----- Exercise text

Natives grow slowly so they don’t return as fast a profit as exotic plantation, even though they permanently lock away carbon in the soils as well as trees. But these benefits weren’t considered under the Emissions Trading Scheme (ETS). In fact just the stumps and roots of an already harvested radiata pine forest bring in more revenue than an intact native forest of the same age (Fig. 2). The end result is that opportunities to regenerate natives forests were and still are often sacrificed to plantation forestry.
The co-benefits of restoring biodiversity and the critical life-supporting ecosystem services they provide are still ignored under the ETS. While plantation forestry is turning a quick profit, it’s not ‘forest restoration’. This fixation on making money quickly is putting the climate at risk (Fig. 1).
Exotic forestry: the real costs and risks
Financial
No detailed budget analysis was ever undertaken as to the viability of the OBT. This is because there were (and still are) complex fiscal, accounting, and design implications in terms of the location, scale, and purposes of tree planting, and the uncertain future of carbon prices under the Emissions Trading Scheme. The value of harvested forestry also is uncertain, given the Bonn Challenge to restore 350 million hectares globally by 2030 will likely result in a global oversupply of plantation forest products in coming decades.
The carbon cost
Wood products are often regarded as ‘carbon neutral’. In reality the true life-cycle carbon cost is ignored by the forestry sector as it’s virtually impossible to calculate. These costs include the carbon-emitting heavy machinery cost of harvesting, shipping—mostly to China—and converting wood into products, which are then transported around the globe. Most of the carbon stored in those wood products, whether it’s paper or houses or furniture, eventually ends up burned or rotting in land fills, releasing the carbon back into the atmosphere instead of permanently locking it away.
Climate change risks: wind, higher temperatures, drought
There are serious and urgent questions about the financial viability of planting exotic tree species that may not survive predicted changes to New Zealand’s climate over the coming decades (Figs. 3 & 4).

----------

> **Required actions**
(A) Answer each question from the text on exotic forestry.
(i) Under which scheme were the carbon benefits of native forests not considered?
(ii) To which country is most harvested wood shipped?
(iii) How many hectares does the Bonn Challenge aim to restore globally by 2030?
(B) Print the stretch of the text on exotic forestry from "The co-benefits of" through "in coming decades.".
The material after this point comes from an unrelated source.

----- Recorded data

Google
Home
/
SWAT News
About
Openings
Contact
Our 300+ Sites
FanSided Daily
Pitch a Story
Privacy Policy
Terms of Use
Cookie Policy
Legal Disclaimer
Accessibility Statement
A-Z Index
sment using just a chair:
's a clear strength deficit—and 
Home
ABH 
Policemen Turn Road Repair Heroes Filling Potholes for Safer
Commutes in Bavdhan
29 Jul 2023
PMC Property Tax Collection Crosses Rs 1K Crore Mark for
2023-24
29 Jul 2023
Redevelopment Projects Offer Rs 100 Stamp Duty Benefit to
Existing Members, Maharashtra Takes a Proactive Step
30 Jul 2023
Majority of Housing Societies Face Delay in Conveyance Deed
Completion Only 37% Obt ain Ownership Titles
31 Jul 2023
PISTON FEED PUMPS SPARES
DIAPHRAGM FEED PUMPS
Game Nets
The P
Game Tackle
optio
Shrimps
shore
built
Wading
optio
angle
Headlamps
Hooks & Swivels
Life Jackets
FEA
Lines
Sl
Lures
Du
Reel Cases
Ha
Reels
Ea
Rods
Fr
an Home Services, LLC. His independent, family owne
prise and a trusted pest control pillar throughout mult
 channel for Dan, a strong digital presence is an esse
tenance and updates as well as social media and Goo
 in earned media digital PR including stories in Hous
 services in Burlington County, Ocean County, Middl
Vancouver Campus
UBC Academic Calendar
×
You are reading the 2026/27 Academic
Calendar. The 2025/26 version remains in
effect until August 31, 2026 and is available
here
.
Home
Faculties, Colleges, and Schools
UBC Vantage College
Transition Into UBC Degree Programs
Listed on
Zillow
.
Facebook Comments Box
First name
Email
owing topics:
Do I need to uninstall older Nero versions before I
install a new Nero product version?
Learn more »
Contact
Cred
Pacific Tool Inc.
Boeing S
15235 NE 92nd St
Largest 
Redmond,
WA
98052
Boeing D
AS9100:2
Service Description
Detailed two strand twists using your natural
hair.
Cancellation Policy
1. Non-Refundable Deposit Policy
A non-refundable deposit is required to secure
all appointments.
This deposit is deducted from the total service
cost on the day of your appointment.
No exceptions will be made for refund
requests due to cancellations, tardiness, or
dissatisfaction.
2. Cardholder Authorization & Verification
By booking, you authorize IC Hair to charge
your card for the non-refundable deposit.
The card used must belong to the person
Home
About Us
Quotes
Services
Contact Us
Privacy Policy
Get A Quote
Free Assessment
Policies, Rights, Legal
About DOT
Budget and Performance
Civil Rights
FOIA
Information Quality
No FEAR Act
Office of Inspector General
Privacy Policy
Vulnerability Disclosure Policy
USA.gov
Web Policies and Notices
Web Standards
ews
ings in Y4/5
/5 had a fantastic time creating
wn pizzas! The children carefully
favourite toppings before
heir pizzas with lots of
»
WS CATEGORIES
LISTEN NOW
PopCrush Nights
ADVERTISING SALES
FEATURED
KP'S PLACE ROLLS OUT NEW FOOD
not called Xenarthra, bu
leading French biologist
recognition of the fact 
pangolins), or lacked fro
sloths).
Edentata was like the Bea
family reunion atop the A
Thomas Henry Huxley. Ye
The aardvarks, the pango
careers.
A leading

----------

> **Answers provided**
(A)
(i) The Emissions Trading Scheme (ETS)
(ii) China
(iii) 350 million hectares

(B)
The co-benefits of restoring biodiversity and the critical life-supporting ecosystem services they provide are still ignored under the ETS. While plantation forestry is turning a quick profit, it’s not ‘forest restoration’. This fixation on making money quickly is putting the climate at risk (Fig. 1).
Exotic forestry: the real costs and risks
Financial
No detailed budget analysis was ever undertaken as to the viability of the OBT. This is because there were (and still are) complex fiscal, accounting, and design implications in terms of the location, scale, and purposes of tree planting, and the uncertain future of carbon prices under the Emissions Trading Scheme. The value of harvested forestry also is uncertain, given the Bonn Challenge to restore 350 million hectares globally by 2030 will likely result in a global oversupply of plantation forest products in coming decades.